» TASK REQUIREMENTS: Retype the records below word for word, but leave out the pictures.

***

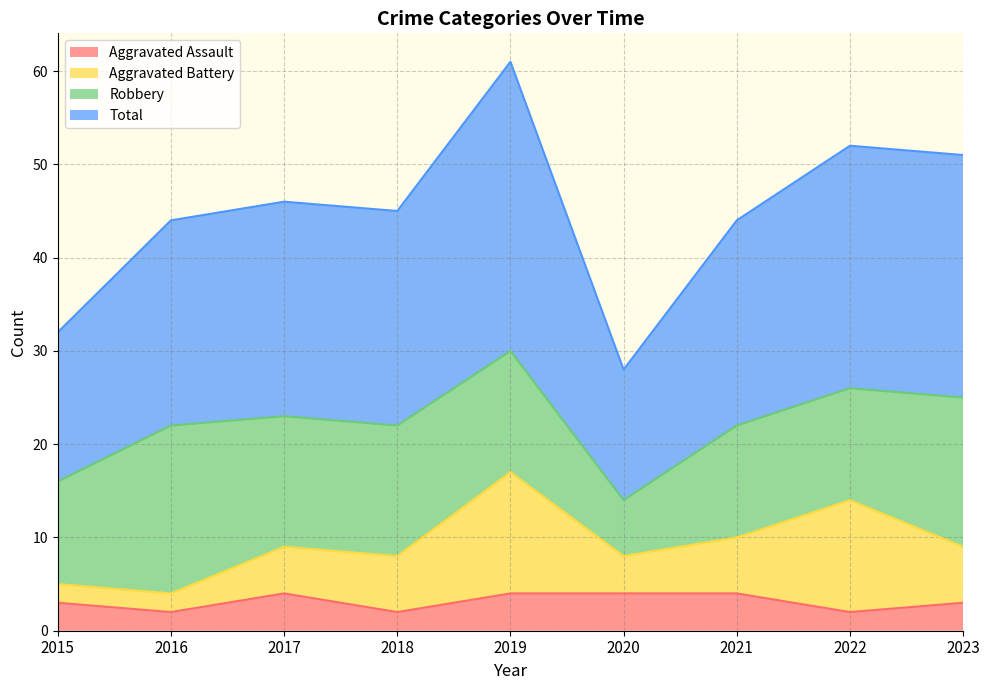

At which label does Aggravated Assault reach its minimum?

2016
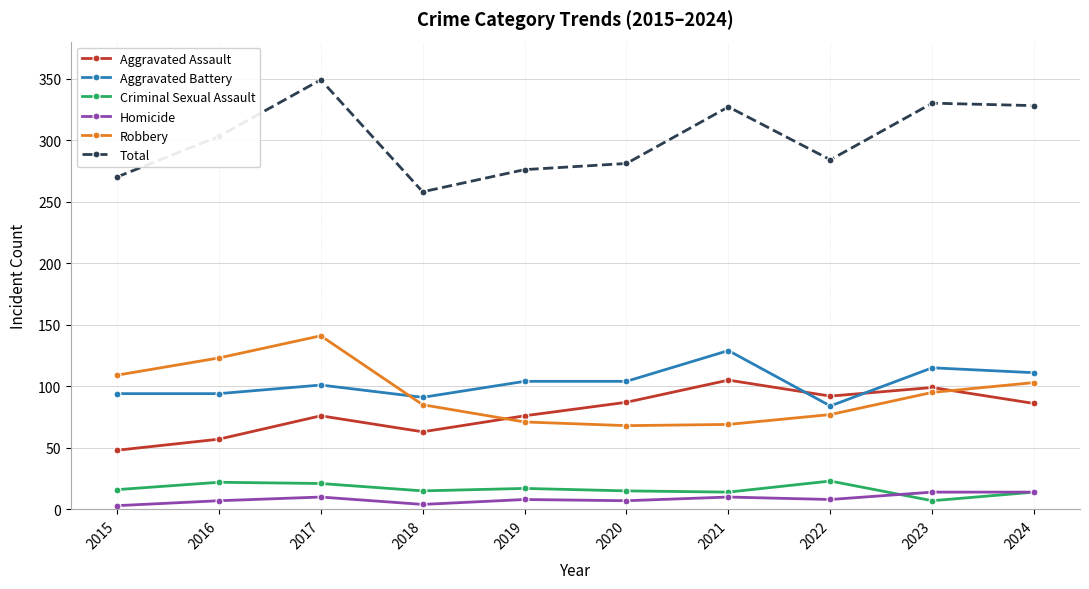

What is the difference between the Criminal Sexual Assault values at 2023 and 2020?

8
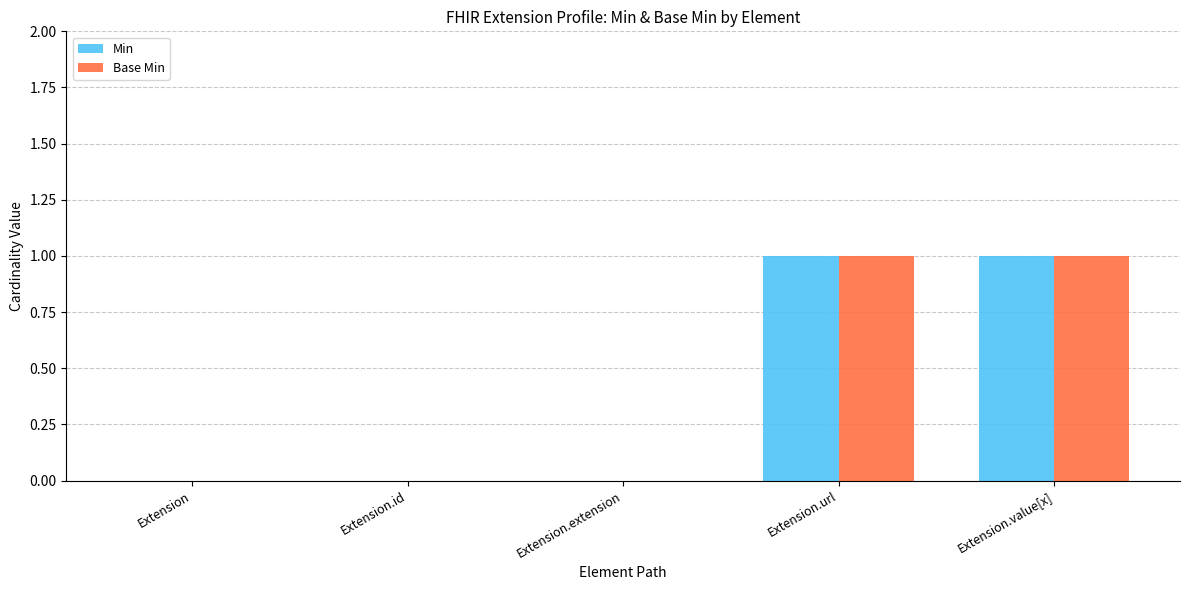

Are the bars grouped side by side (vs. stacked)?

Yes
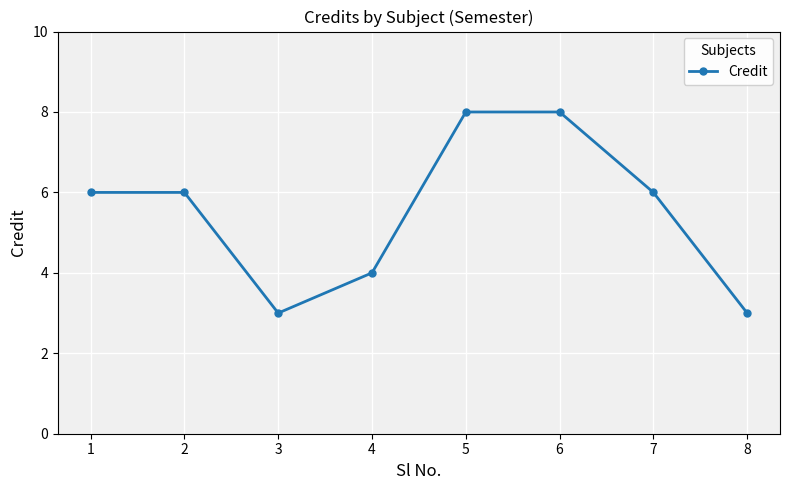

What is the sum of the values at 7 and 1?

12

***

» SOLUTION TO THIS PROBLEM:
At which label does Aggravated Assault reach its minimum?

2016

What is the difference between the Criminal Sexual Assault values at 2023 and 2020?

8

Are the bars grouped side by side (vs. stacked)?

Yes

What is the sum of the values at 7 and 1?

12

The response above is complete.